Problem details
A word-for-word transcript of the closing lines is required: from the one with "разделять точку зрения" through the final line of the data.

(Stored data entries)
● ● ●
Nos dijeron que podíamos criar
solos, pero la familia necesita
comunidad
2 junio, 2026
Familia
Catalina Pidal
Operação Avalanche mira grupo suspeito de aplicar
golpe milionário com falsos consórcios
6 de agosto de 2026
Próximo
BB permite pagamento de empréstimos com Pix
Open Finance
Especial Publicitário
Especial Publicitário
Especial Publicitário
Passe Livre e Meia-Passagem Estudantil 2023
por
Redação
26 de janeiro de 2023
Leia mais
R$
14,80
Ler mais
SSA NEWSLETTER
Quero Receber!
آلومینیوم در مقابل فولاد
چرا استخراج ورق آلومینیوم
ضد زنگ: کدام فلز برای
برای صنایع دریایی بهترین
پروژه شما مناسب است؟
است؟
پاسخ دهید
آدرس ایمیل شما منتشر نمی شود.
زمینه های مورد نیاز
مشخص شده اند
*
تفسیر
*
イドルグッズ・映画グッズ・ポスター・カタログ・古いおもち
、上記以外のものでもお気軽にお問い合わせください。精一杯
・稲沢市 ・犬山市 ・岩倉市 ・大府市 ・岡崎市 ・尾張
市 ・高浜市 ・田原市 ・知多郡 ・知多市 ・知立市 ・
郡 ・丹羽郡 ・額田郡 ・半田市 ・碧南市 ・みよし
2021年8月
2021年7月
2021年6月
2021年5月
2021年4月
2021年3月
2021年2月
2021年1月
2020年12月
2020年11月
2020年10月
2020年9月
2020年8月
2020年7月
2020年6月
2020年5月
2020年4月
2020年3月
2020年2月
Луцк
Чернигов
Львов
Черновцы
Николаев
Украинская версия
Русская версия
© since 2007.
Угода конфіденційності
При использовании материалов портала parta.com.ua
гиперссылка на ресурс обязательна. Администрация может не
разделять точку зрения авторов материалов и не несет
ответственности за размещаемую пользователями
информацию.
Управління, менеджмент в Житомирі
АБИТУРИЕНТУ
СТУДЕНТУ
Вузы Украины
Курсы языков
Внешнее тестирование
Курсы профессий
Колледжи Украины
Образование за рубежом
● ● ●
Problem solution
разделять точку зрения авторов материалов и не несет
ответственности за размещаемую пользователями
информацию.
Управління, менеджмент в Житомирі
АБИТУРИЕНТУ
СТУДЕНТУ
Вузы Украины
Курсы языков
Внешнее тестирование
Курсы профессий
Колледжи Украины
Образование за рубежом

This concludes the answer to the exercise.